Likewise, in Oregon, The Associated Press reports that Medicaid expansion will cost the state 70 percent more than initially expected. Rather than the $217 million that state officials projected from 2017 to 2019, Medicaid expansion will cost $369 million, a gap of $152 million. Moreover, Kentucky’s projected Medicaid expenditure for 2017 alone ballooned from $33 million to $74 million.

Most recently, the Albuquerque Journal reported that New Mexico legislators have requested an additional $85 million in Medicaid funding for the coming fiscal year “to keep up with skyrocketing enrollment and a looming decrease in the federal matching rate.” As the federal match recedes further, New Mexico and other Medicaid expansion states likely will face even larger cost overruns. To keep their budgets balanced, policymakers in those states will need to decide whether to raise taxes, repurpose other state resources or cut Medicaid rates and services.

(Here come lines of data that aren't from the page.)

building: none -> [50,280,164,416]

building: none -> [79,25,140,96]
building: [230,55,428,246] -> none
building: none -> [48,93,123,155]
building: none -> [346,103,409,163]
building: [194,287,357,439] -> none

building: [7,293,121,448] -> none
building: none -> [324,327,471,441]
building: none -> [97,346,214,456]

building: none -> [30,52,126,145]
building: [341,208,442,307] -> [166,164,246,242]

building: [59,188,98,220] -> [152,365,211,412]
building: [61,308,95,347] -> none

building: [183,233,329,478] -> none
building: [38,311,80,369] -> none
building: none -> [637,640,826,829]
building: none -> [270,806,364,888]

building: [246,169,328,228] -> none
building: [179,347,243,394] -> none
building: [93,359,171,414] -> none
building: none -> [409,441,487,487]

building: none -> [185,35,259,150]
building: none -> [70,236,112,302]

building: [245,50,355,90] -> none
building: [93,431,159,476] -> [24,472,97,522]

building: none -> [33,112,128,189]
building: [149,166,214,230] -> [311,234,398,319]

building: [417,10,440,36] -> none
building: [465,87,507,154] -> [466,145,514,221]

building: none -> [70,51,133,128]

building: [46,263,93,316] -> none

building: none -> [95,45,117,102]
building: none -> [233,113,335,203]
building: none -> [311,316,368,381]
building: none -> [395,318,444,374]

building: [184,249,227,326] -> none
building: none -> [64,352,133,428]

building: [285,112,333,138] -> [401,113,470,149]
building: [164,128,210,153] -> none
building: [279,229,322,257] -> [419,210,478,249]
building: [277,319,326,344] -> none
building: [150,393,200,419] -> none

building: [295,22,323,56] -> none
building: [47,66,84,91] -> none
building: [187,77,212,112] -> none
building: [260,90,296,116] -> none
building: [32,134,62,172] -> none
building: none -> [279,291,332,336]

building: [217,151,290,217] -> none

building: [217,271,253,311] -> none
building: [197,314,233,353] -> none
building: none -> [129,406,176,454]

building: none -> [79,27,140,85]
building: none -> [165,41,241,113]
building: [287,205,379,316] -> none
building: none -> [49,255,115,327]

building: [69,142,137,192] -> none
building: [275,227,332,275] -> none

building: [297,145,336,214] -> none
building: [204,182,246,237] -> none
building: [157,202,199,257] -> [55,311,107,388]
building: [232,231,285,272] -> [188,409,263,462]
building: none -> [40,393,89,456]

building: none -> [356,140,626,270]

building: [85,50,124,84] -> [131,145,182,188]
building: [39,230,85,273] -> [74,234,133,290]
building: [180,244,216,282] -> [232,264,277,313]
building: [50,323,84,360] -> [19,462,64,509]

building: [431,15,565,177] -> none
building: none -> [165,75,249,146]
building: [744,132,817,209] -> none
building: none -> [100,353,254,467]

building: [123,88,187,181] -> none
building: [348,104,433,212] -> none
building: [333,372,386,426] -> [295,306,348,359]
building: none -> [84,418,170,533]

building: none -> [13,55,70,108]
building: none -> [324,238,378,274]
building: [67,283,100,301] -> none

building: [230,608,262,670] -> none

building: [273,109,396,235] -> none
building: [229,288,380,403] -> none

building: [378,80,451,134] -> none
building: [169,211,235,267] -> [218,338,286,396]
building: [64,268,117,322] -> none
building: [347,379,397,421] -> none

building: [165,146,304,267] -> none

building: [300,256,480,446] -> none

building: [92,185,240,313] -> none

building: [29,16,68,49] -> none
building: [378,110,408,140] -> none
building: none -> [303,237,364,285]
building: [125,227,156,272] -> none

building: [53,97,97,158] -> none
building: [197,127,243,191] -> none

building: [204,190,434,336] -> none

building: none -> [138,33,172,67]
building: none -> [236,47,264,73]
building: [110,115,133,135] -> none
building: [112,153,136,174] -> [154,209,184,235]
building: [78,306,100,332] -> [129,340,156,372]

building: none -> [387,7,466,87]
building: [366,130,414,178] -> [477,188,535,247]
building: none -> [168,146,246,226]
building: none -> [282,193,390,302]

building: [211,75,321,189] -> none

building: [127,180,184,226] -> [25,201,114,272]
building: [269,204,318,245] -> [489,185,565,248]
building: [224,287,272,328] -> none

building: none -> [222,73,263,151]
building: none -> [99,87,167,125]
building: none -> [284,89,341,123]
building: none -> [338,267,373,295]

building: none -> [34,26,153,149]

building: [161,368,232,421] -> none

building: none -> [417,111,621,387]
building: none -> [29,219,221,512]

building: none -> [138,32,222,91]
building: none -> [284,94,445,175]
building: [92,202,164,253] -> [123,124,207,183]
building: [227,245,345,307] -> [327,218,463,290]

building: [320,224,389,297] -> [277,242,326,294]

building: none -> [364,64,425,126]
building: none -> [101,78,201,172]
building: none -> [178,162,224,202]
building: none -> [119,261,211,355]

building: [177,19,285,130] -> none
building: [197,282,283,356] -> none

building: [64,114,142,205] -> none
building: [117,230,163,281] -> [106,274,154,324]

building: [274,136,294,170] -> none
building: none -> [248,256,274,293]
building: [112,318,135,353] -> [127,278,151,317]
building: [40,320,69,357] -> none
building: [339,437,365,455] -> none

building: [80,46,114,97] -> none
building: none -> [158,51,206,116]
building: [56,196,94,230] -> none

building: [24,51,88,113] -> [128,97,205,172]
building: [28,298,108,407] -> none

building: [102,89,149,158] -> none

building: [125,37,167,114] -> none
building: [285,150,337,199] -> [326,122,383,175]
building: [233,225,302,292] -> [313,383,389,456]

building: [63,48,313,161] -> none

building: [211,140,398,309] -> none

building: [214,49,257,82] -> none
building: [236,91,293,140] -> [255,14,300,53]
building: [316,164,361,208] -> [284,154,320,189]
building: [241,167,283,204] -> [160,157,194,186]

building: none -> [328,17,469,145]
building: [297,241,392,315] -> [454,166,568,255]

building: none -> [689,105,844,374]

In Maine, thanks to the LePage administration’s prudent management of MaineCare and rejection of program expansion, we are not facing those troubling policy decisions. Instead, under the leadership of Commissioner Mary Mayhew, DHHS is reorienting MaineCare to our state’s neediest and most vulnerable and maximizing the efficiency and effectiveness of a program that serves more than 20 percent of all Mainers.

Alec Porteous is deputy commissioner of finance for Maine’s Department of Health and Human Services.